====== The records

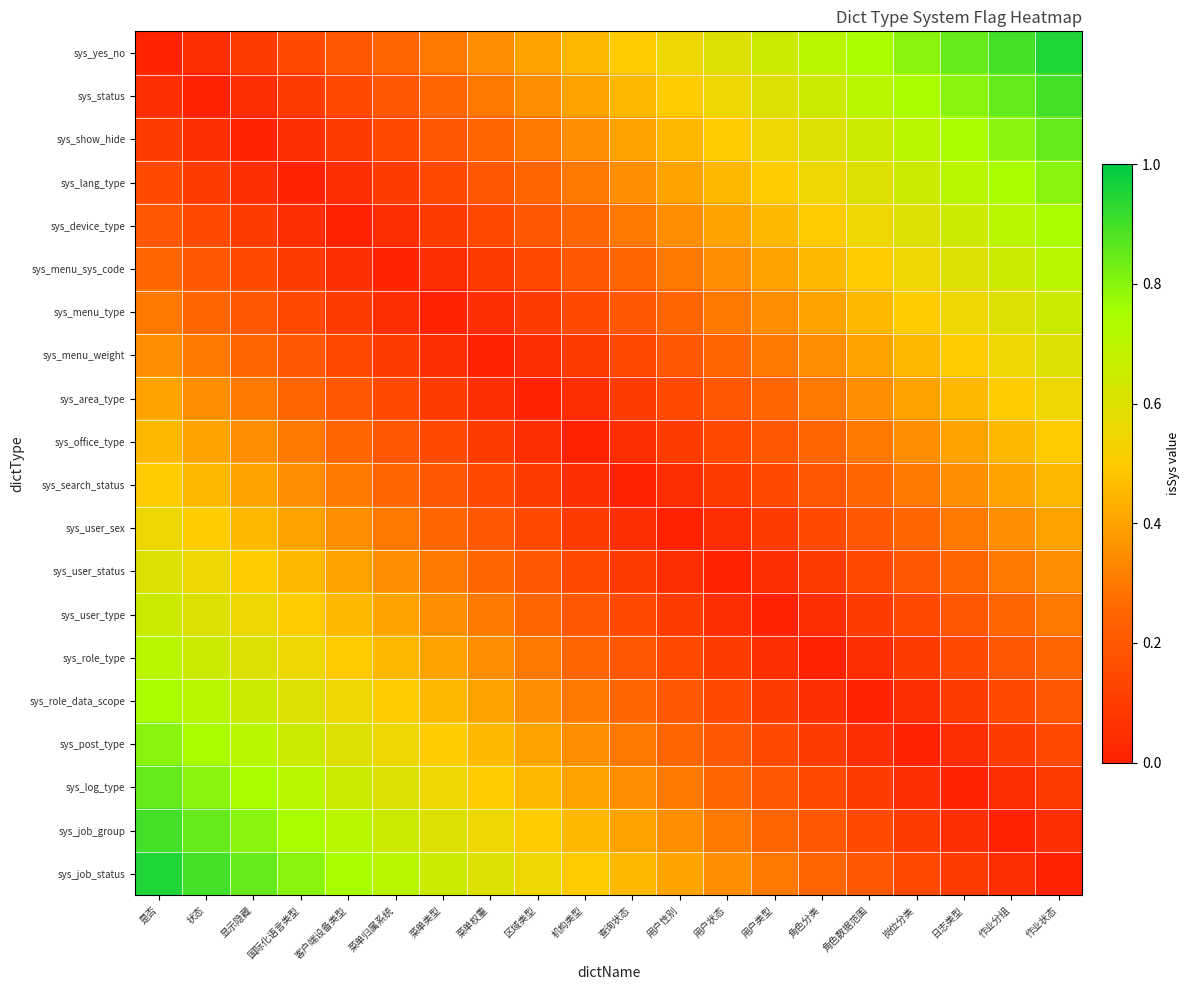

What is the difference between the highest and lowest values at 是否?

0.9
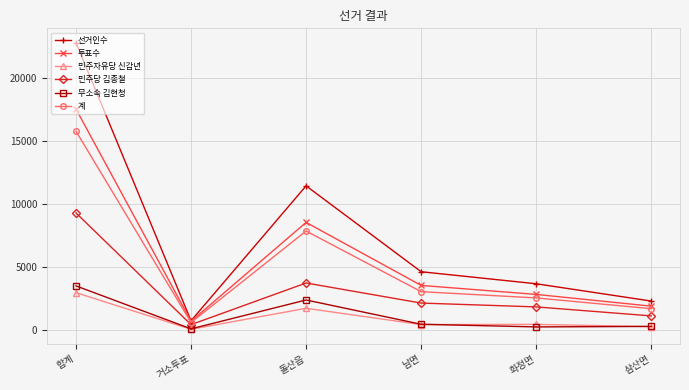

Rank the series by their maximum value, from lowest to highest.

민주자유당 신갑년, 무소속 김현청, 민주당 김종철, 계, 투표수, 선거인수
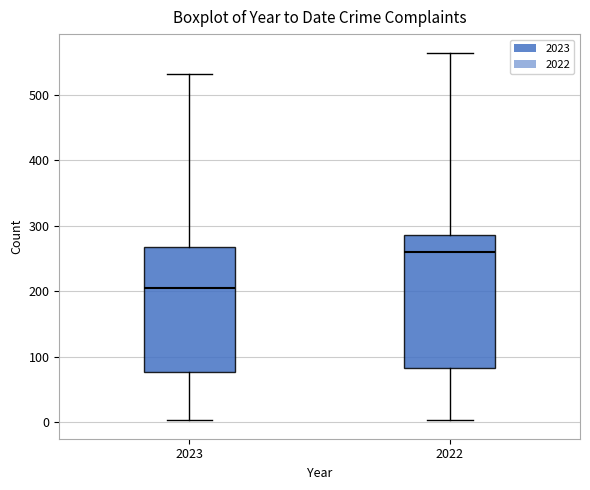

Reading left to right, read every box against the y-axis: the position of its median line, the range the box covers, and the ends of its whiskers. The values are not printed on the chart, so give them approximately, as read against the axis.

2023: median 210, box 80 to 270, whiskers 0 to 530
2022: median 260, box 80 to 290, whiskers 0 to 570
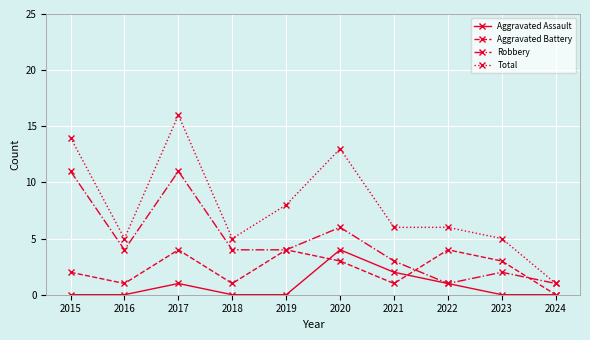

Rank the series at 2015 from highest to lowest value.

Total, Robbery, Aggravated Battery, Aggravated Assault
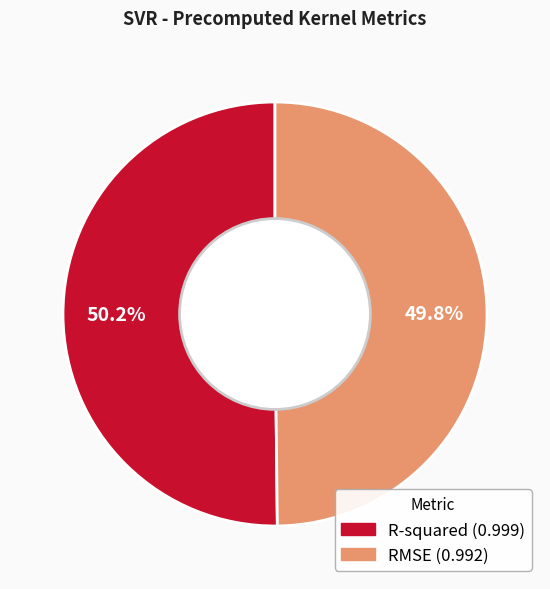

How many slices are in this pie chart?

2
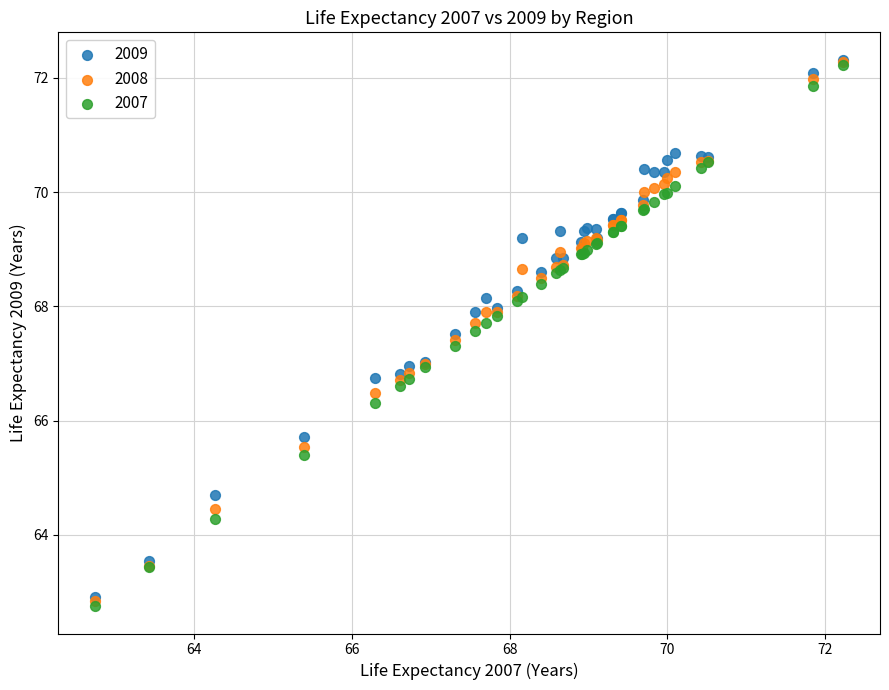

Which series has the widest spread of Y values?

2007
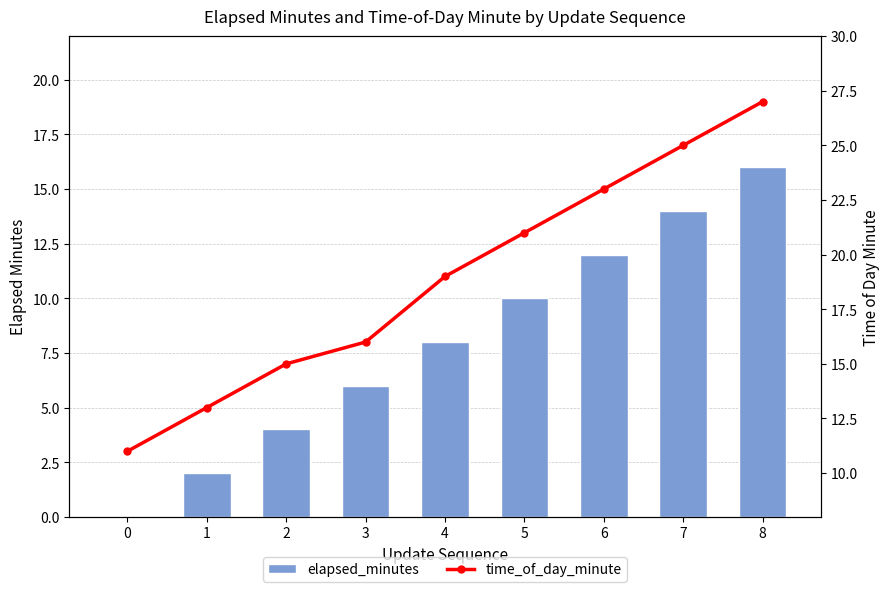

Reading left to right, transcribe all the data shown in this chart.

elapsed_minutes: 0=0	1=2	2=4	3=6	4=8	5=10	6=12	7=14	8=16
time_of_day_minute: 0=11	1=13	2=15	3=16	4=19	5=21	6=23	7=25	8=27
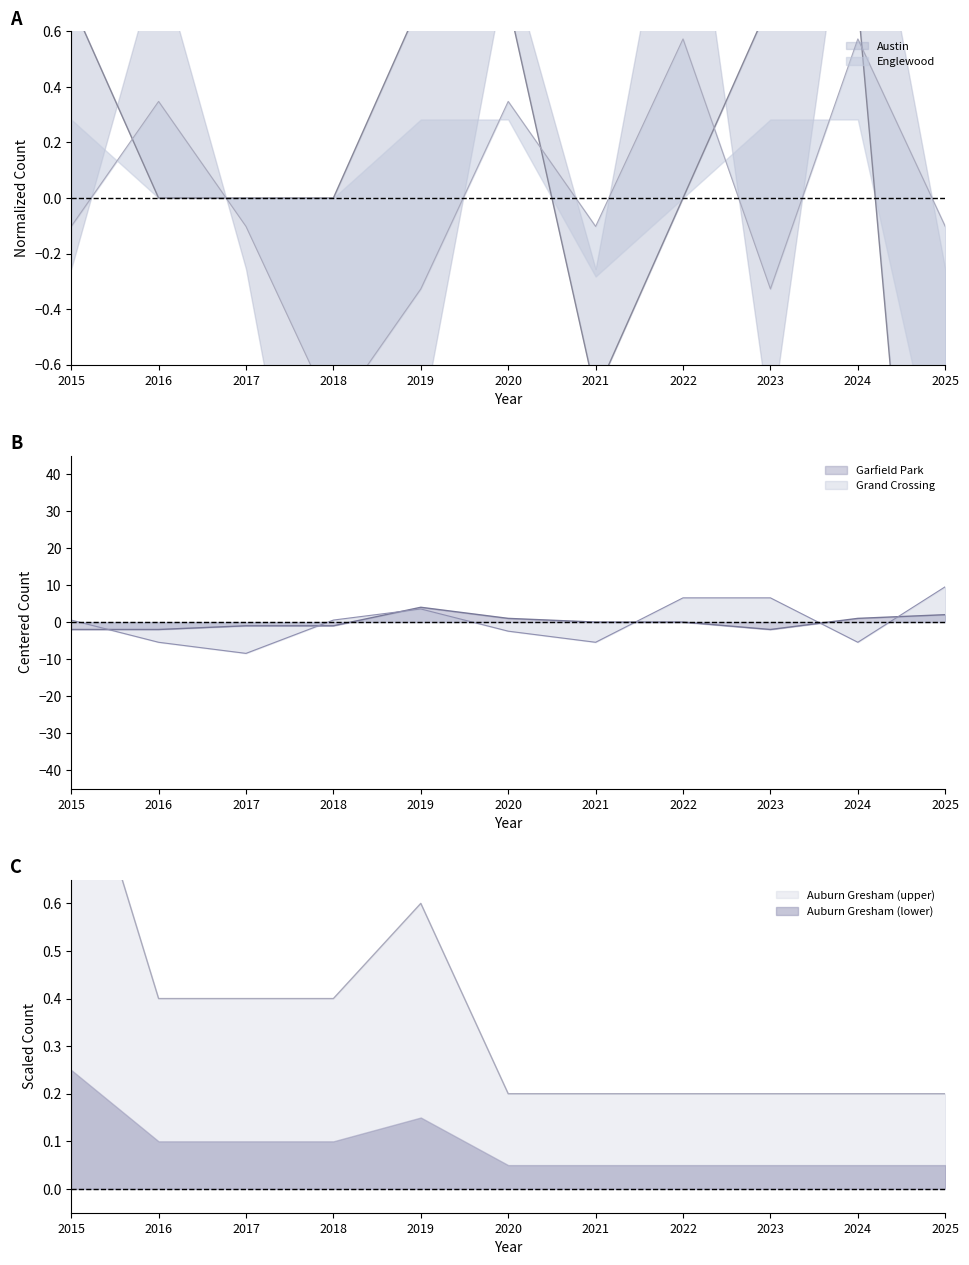

Is it true that Grand Crossing equals -5.5 at 2021?

True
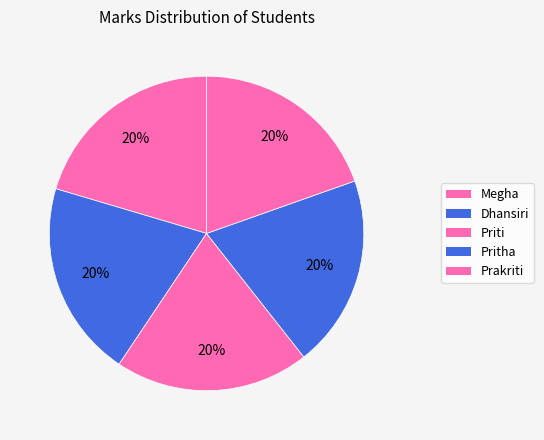

To the nearest percent, what portion does Megha represent?

20%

============

Give the lines of the material above as a numbered list, starting with the line containing "Which series has" and continuing through the end of the material, both ends included. Leave out blank lines and the pictures.

1. Which series has the widest spread of Y values?
2. 2007
3. Reading left to right, transcribe all the data shown in this chart.
4. elapsed_minutes: 0=0	1=2	2=4	3=6	4=8	5=10	6=12	7=14	8=16
5. time_of_day_minute: 0=11	1=13	2=15	3=16	4=19	5=21	6=23	7=25	8=27
6. Is it true that Grand Crossing equals -5.5 at 2021?
7. True
8. To the nearest percent, what portion does Megha represent?
9. 20%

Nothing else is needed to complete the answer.